The new store, located in the El Golf neighborhood, features an interactive coffee bar that highlights rare, small-lot Starbucks Reserve coffees from around the world. Baristas are all certified Coffee Masters who handcraft beverages using a variety of state-of-the-art brewing techniques like siphon, Black Eagle manual espresso machines and Nitro Draft Cold Brew taps to bring out the coffees’ flavors. Customers can enjoy the classic Starbucks menu in addition to specialty beverages inspired by the Starbucks Reserve Roastery in Seattle including Sparkling Espresso with Mint and Nitro Cold Brew with Sweet Vanilla Cream. Starbucks® stores with Reserve coffee bars will make up 20 percent of the company’s global store portfolio over time.
Bringing the history of Chile to life through art
The mural, on a massive concrete wall 30 feet wide by 13 feet tall, is a focal point in the café. Bailey found the work of Nicolas Arroyo online and knew right away that his artistic style could tell Chile’s story.
“There is a distinct graphic quality in Santiago seen particularly with street art,” he said. “Nicolas uses this same style, which features bold, thick lines. I had a strong sense that his work would resonate with customers.”

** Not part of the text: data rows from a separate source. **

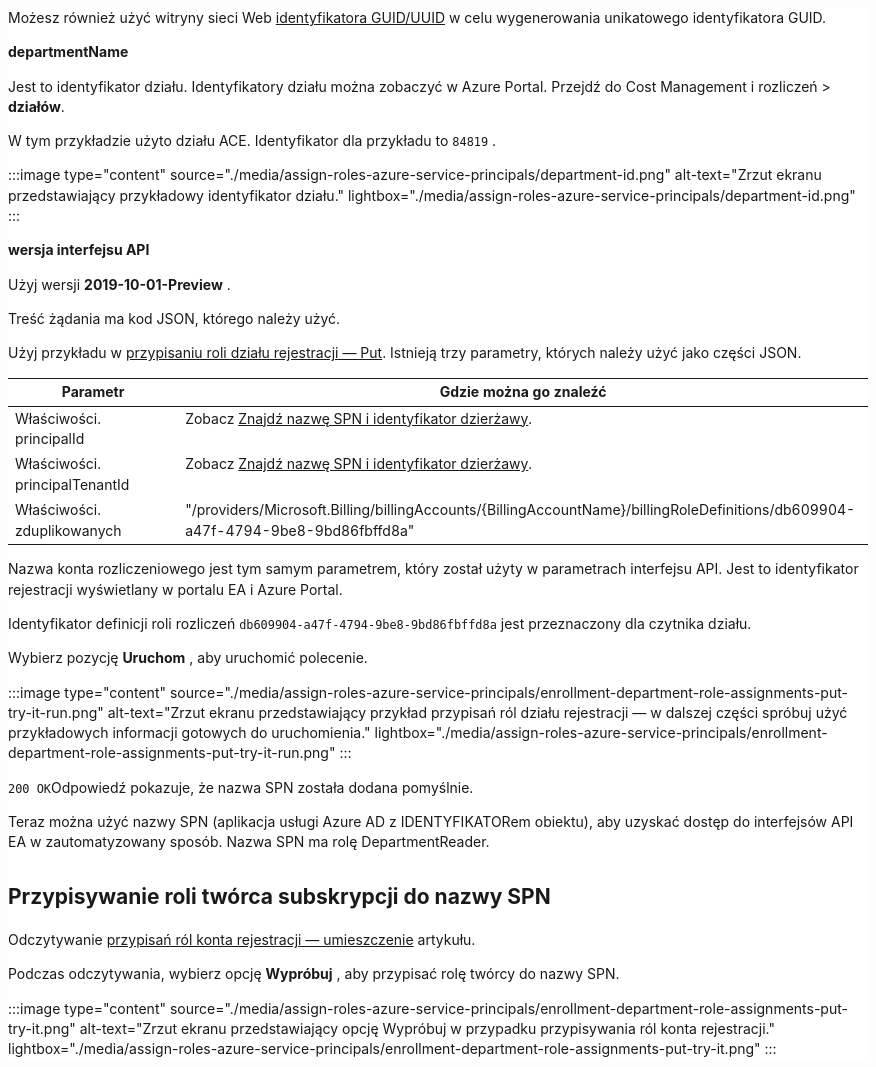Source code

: Możesz również użyć witryny sieci Web [identyfikatora GUID/UUID](https://guidgenerator.com/) w celu wygenerowania unikatowego identyfikatora GUID.

**departmentName**

Jest to identyfikator działu. Identyfikatory działu można zobaczyć w Azure Portal. Przejdź do Cost Management i rozliczeń > **działów**.

W tym przykładzie użyto działu ACE. Identyfikator dla przykładu to `84819` .

:::image type="content" source="./media/assign-roles-azure-service-principals/department-id.png" alt-text="Zrzut ekranu przedstawiający przykładowy identyfikator działu." lightbox="./media/assign-roles-azure-service-principals/department-id.png" :::

**wersja interfejsu API**

Użyj wersji **2019-10-01-Preview** .

Treść żądania ma kod JSON, którego należy użyć.

Użyj przykładu w [przypisaniu roli działu rejestracji — Put](/billing/2019-10-01-preview/enrollmentdepartmentroleassignments/put). Istnieją trzy parametry, których należy użyć jako części JSON.

| Parametr | Gdzie można go znaleźć |
| --- | --- |
| Właściwości. principalId | Zobacz [Znajdź nazwę SPN i identyfikator dzierżawy](#find-your-spn-and-tenant-id). |
| Właściwości. principalTenantId | Zobacz [Znajdź nazwę SPN i identyfikator dzierżawy](#find-your-spn-and-tenant-id). |
| Właściwości. zduplikowanych | "/providers/Microsoft.Billing/billingAccounts/{BillingAccountName}/billingRoleDefinitions/db609904-a47f-4794-9be8-9bd86fbffd8a" |

Nazwa konta rozliczeniowego jest tym samym parametrem, który został użyty w parametrach interfejsu API. Jest to identyfikator rejestracji wyświetlany w portalu EA i Azure Portal.

Identyfikator definicji roli rozliczeń `db609904-a47f-4794-9be8-9bd86fbffd8a` jest przeznaczony dla czytnika działu.

Wybierz pozycję **Uruchom** , aby uruchomić polecenie.

:::image type="content" source="./media/assign-roles-azure-service-principals/enrollment-department-role-assignments-put-try-it-run.png" alt-text="Zrzut ekranu przedstawiający przykład przypisań ról działu rejestracji — w dalszej części spróbuj użyć przykładowych informacji gotowych do uruchomienia." lightbox="./media/assign-roles-azure-service-principals/enrollment-department-role-assignments-put-try-it-run.png" :::

`200 OK`Odpowiedź pokazuje, że nazwa SPN została dodana pomyślnie.

Teraz można użyć nazwy SPN (aplikacja usługi Azure AD z IDENTYFIKATORem obiektu), aby uzyskać dostęp do interfejsów API EA w zautomatyzowany sposób. Nazwa SPN ma rolę DepartmentReader.

## <a name="assign-the-subscription-creator-role-to-the-spn"></a>Przypisywanie roli twórca subskrypcji do nazwy SPN

Odczytywanie [przypisań ról konta rejestracji — umieszczenie](/rest/api/billing/2019-10-01-preview/enrollmentaccountroleassignments/put) artykułu.

Podczas odczytywania, wybierz opcję **Wypróbuj** , aby przypisać rolę twórcy do nazwy SPN.

:::image type="content" source="./media/assign-roles-azure-service-principals/enrollment-department-role-assignments-put-try-it.png" alt-text="Zrzut ekranu przedstawiający opcję Wypróbuj w przypadku przypisywania ról konta rejestracji." lightbox="./media/assign-roles-azure-service-principals/enrollment-department-role-assignments-put-try-it.png" :::
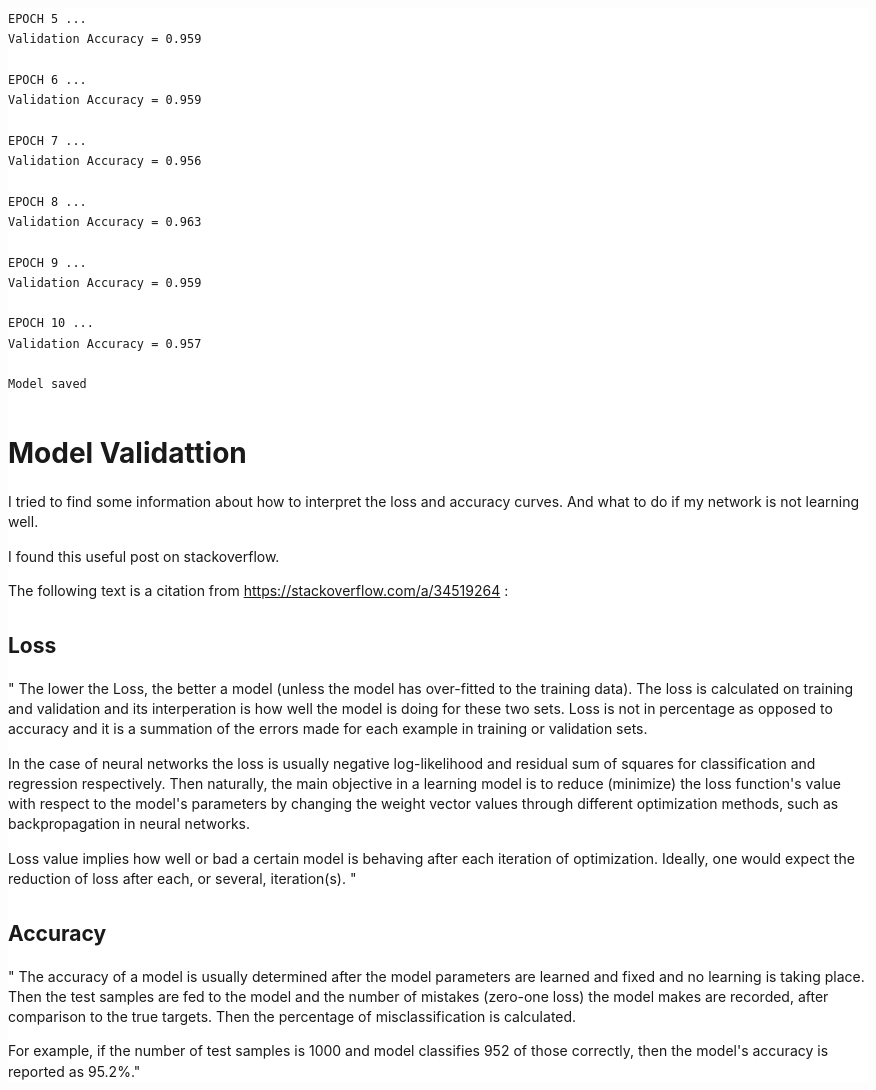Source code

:     EPOCH 5 ...
    Validation Accuracy = 0.959
    
    EPOCH 6 ...
    Validation Accuracy = 0.959
    
    EPOCH 7 ...
    Validation Accuracy = 0.956
    
    EPOCH 8 ...
    Validation Accuracy = 0.963
    
    EPOCH 9 ...
    Validation Accuracy = 0.959
    
    EPOCH 10 ...
    Validation Accuracy = 0.957
    
    Model saved


# Model Validattion

I tried to find some information about how to interpret the loss and accuracy curves. And what to do if my network is not learning well. 

I found this useful post on stackoverflow.

The following text is a citation from https://stackoverflow.com/a/34519264 : 

## Loss

" The lower the Loss, the better a model (unless the model has over-fitted to the training data). The loss is calculated on training and validation and its interperation is how well the model is doing for these two sets. Loss is not in percentage as opposed to accuracy and it is a summation of the errors made for each example in training or validation sets.

In the case of neural networks the loss is usually negative log-likelihood and residual sum of squares for classification and regression respectively. Then naturally, the main objective in a learning model is to reduce (minimize) the loss function's value with respect to the model's parameters by changing the weight vector values through different optimization methods, such as backpropagation in neural networks.

Loss value implies how well or bad a certain model is behaving after each iteration of optimization. Ideally, one would expect the reduction of loss after each, or several, iteration(s). " 

## Accuracy 

" The accuracy of a model is usually determined after the model parameters are learned and fixed and no learning is taking place. Then the test samples are fed to the model and the number of mistakes (zero-one loss) the model makes are recorded, after comparison to the true targets. Then the percentage of misclassification is calculated.

For example, if the number of test samples is 1000 and model classifies 952 of those correctly, then the model's accuracy is reported as 95.2%."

Arroyo grew up in Santiago, the only child of a classical guitarist and nurse, which meant he spent a lot of time alone. He marked his home with drawings on furniture, on walls and in cabinets, which was a segue into graffiti art, which he mastered as a teenager.
Today, Arroyo owns Bespoke, a strategic and foresight design firm in Copenhagen, Denmark, and continues to create fine art, which he displays on social media and in galleries.
“I liked the concept of the mural right away and loved that it was in my hometown of Santiago. I knew that I could represent the history of Chile and many of the cultural norms and behaviors that only those who have lived in the city would know,” Arroyo said. “I now live in a country that is not my own, so when I come home to Santiago, I notice all of the changes in the city. I have an old image of the city, but I also see new things that helped me create a visual collage.”
Arroyo sketched the mural before transferring his work, using Posca markers from Japan for the outline and metallic copper paint to introduce color.
“Given that Starbucks is an international brand, it’s important that the company’s stores have a sense of something local to provide that local context,” Arroyo said. “When you live in a place, you sometimes take it for granted. Santiago is a wonderful city. It’s beautiful and I hope the mural helps remind Chileans just how beautiful it really is.”
“Ultimately, the store is for the customers, but it’s also for the partners,” Bailey said, referring to Starbucks employees in the store. “It was so wonderful to watch partners look around the space for the first time and see their eyes light up. It’s now their new home and they have the chance to bring it to life.”